*** Listed records Section Begins ***

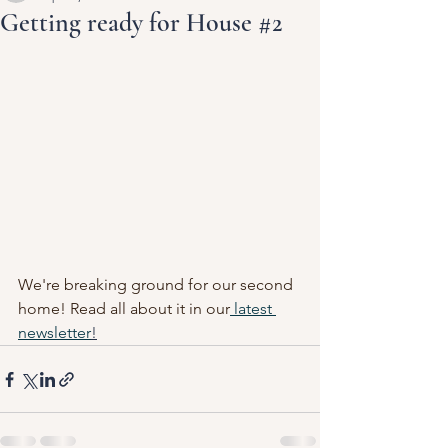
Getting ready for House #2
We're breaking ground for our second 
home! Read all about it in our
 latest 
newsletter
!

*** Listed records Section Ends ***

## Exercise aim
Images are to be left out; everything else in the material must be written out exactly.

## Solution
Getting ready for House #2
We're breaking ground for our second 
home! Read all about it in our
 latest 
newsletter
!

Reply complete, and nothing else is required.